Hopding / pdf-lib

Create and modify PDF documents in any JavaScript environment
https://pdf-lib.js.org
MIT License
6.92k stars 660 forks source link

Failure Exception: Converting circular structure to JSON #1692

Open influential-eliot opened 5 days ago

influential-eliot commented 5 days ago

What were you trying to do?

I was trying to take a PDF and read the form details to return said form details in a JSON object. Later I wish the same function to also include the PDF file as a flattened file.

This is running in a Node.js "serverless" fashion.
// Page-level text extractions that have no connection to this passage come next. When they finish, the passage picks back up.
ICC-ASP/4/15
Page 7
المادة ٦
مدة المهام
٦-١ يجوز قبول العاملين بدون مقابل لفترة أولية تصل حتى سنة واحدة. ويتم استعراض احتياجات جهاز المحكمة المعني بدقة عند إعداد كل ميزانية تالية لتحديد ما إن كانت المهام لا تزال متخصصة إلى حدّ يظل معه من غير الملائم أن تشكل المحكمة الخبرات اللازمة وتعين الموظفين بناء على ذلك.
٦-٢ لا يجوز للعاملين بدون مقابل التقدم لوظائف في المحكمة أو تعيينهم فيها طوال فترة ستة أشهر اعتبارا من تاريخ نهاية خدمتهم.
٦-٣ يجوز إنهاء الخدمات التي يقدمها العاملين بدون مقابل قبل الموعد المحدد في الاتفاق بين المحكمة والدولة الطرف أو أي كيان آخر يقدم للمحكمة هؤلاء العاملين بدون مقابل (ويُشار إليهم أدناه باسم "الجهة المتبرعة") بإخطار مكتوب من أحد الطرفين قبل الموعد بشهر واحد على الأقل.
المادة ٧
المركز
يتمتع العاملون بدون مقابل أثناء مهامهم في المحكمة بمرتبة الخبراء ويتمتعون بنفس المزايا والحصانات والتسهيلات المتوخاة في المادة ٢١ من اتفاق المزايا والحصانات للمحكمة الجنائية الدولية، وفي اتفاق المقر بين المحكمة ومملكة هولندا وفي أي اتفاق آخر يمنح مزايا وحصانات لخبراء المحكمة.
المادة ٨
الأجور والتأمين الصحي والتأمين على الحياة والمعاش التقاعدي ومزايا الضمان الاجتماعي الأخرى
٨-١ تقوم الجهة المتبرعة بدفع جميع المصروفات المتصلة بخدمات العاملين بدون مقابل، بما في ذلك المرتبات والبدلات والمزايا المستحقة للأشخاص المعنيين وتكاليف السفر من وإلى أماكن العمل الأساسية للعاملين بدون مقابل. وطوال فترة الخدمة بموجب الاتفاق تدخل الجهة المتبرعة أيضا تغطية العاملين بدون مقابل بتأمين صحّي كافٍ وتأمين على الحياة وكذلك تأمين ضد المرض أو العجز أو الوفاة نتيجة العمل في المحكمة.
How did you attempt to do it?

I submitted the file as either an application/pdf or application/octet based Base64 string (non-uri) via the body.$content property. I used the below code in order to do this:

const PDFDocument = require('../pdf-lib').PDFDocument;

module.exports = async function (context, req) {
    //const { PDFDocument } = require('../pdf-lib');
    console.log('PDF Loading ...');
    let pdfDoc = await PDFDocument.load(req.body.$content);
    console.log('PDF Loaded!');
    let form = pdfDoc.getForm();
    console.log('PDF Form Loaded');

    context.res = {
        // status: 200, // Defaults to 200
        "headers": {
            "Content-Type": "application/json"
        },
        "body": {
            "formData": form
        }
    };
};

It was seemingly able to at least get to the stage that it at least is triggerable.
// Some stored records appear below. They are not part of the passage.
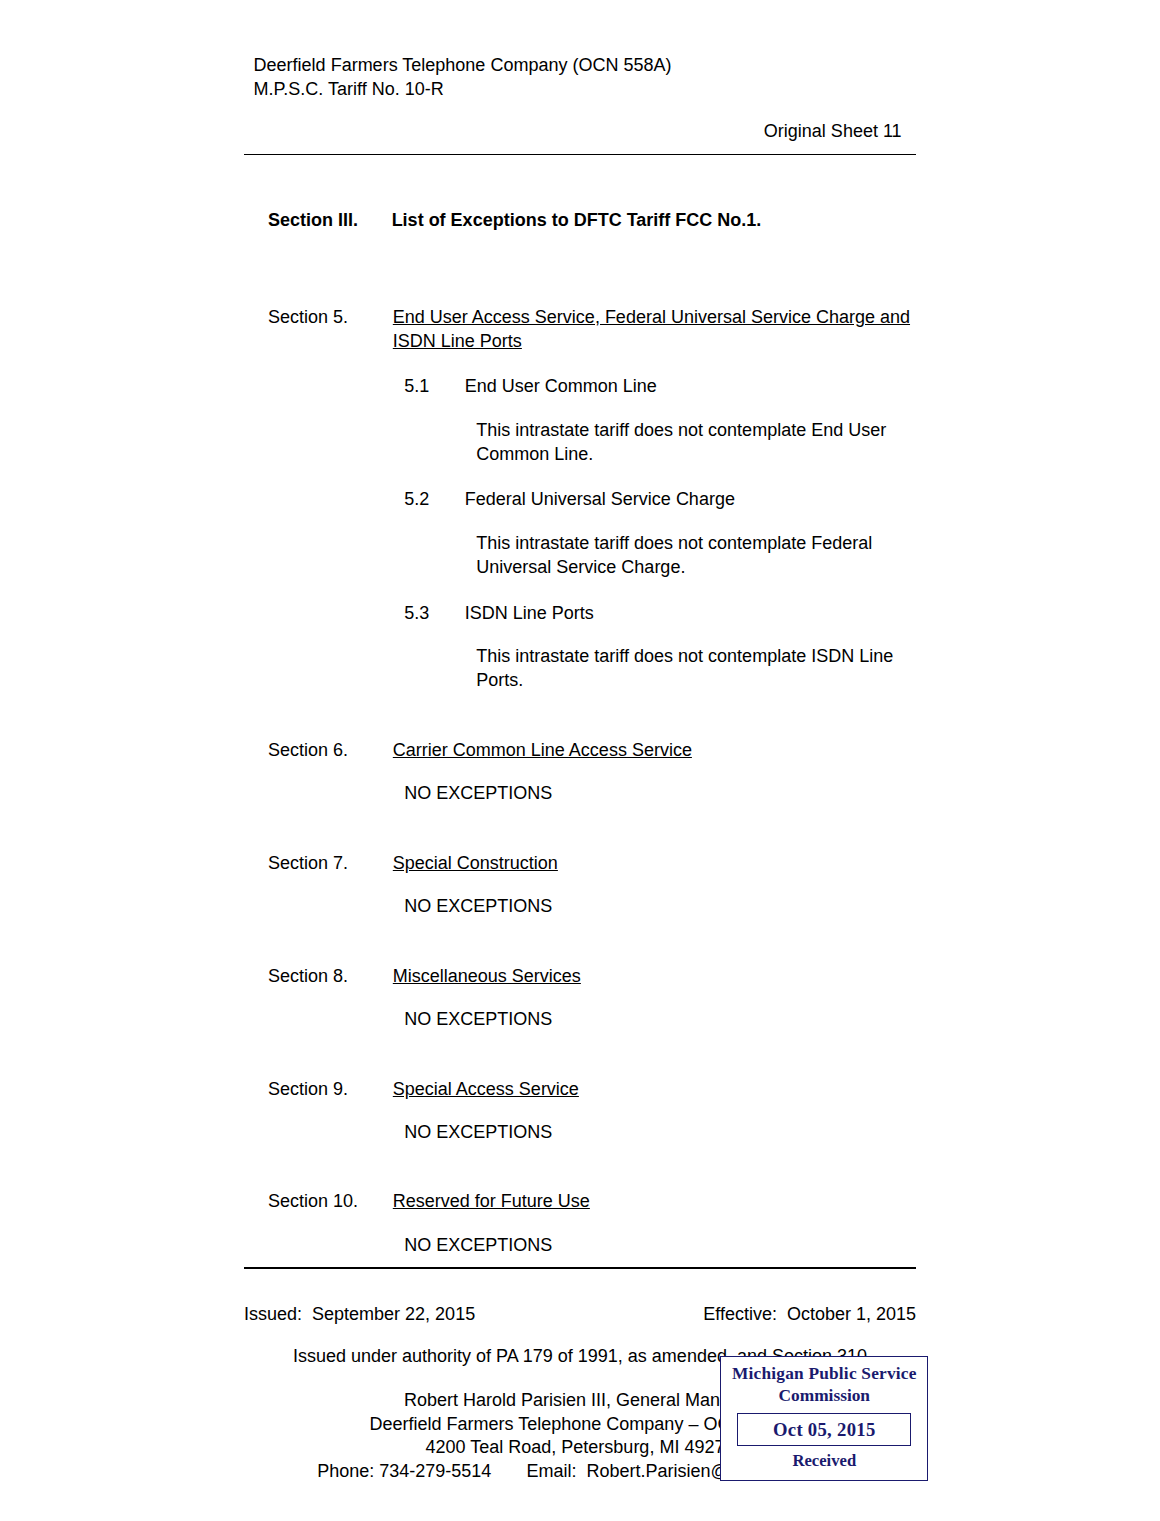Deerfield Farmers Telephone Company (OCN 558A)
M.P.S.C. Tariff No. 10-R
Original Sheet 11
Section III. List of Exceptions to DFTC Tariff FCC No.1.
Section 5.
End User Access Service, Federal Universal Service Charge and ISDN Line Ports
5.1
End User Common Line
This intrastate tariff does not contemplate End User Common Line.
5.2
Federal Universal Service Charge
This intrastate tariff does not contemplate Federal Universal Service Charge.
5.3
ISDN Line Ports
This intrastate tariff does not contemplate ISDN Line Ports.
Section 6.
Carrier Common Line Access Service
NO EXCEPTIONS
Section 7.
Special Construction
NO EXCEPTIONS
Section 8.
Miscellaneous Services
NO EXCEPTIONS
Section 9.
Special Access Service
NO EXCEPTIONS
Section 10.
Reserved for Future Use
NO EXCEPTIONS
Issued: September 22, 2015
Effective: October 1, 2015
Issued under authority of PA 179 of 1991, as amended, and Section 310
Robert Harold Parisien III, General Manager
Deerfield Farmers Telephone Company – OCN 558A
4200 Teal Road, Petersburg, MI 49270
Phone: 734-279-5514 Email: Robert.Parisien@d-pcomm.com
Michigan Public Service
Commission
Oct 05, 2015
Received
The pdf-lib file is located exactly where you think it might be as per the above ... it is in an index.js AND an index.mjs file ... wasn't sure which to use so just made both. This is being done to avoid potential throttling/abuse of importing directly from the source links.

What actually happened?

The (slightly obfuscated) error that I get says: Result: Failure Exception: Converting circular structure to JSON --> starting at object with constructor 'PDFContext' | property 'trailerInfo' -> object with constructor 'Object' | property 'ID' -> object with constructor 'PDFArray' --- property 'context' closes the circle Stack: TypeError: Converting circular structure to JSON --> starting at object with constructor 'PDFContext' | property 'trailerInfo' -> object with constructor 'Object' | property 'ID' -> object with constructor 'PDFArray' --- property 'context' closes the circle at JSON.stringify () at t.toTypedData (/serverlesshost/workers/node/dist/src/worker-bundle.js:2:68165) at t.toRpcHttp [as converter] (/serverlesshost/workers/node/dist/src/worker-bundle.js:2:71158) at /serverlesshost/workers/node/dist/src/worker-bundle.js:2:64607 at Array.map () at t.InvocationModel. (/serverlesshost/workers/node/dist/src/worker-bundle.js:2:64565) at Generator.next () at /serverlesshost/workers/node/dist/src/worker-bundle.js:2:61778 at new Promise () at p (/serverlesshost/workers/node/dist/src/worker-bundle.js:2:61523)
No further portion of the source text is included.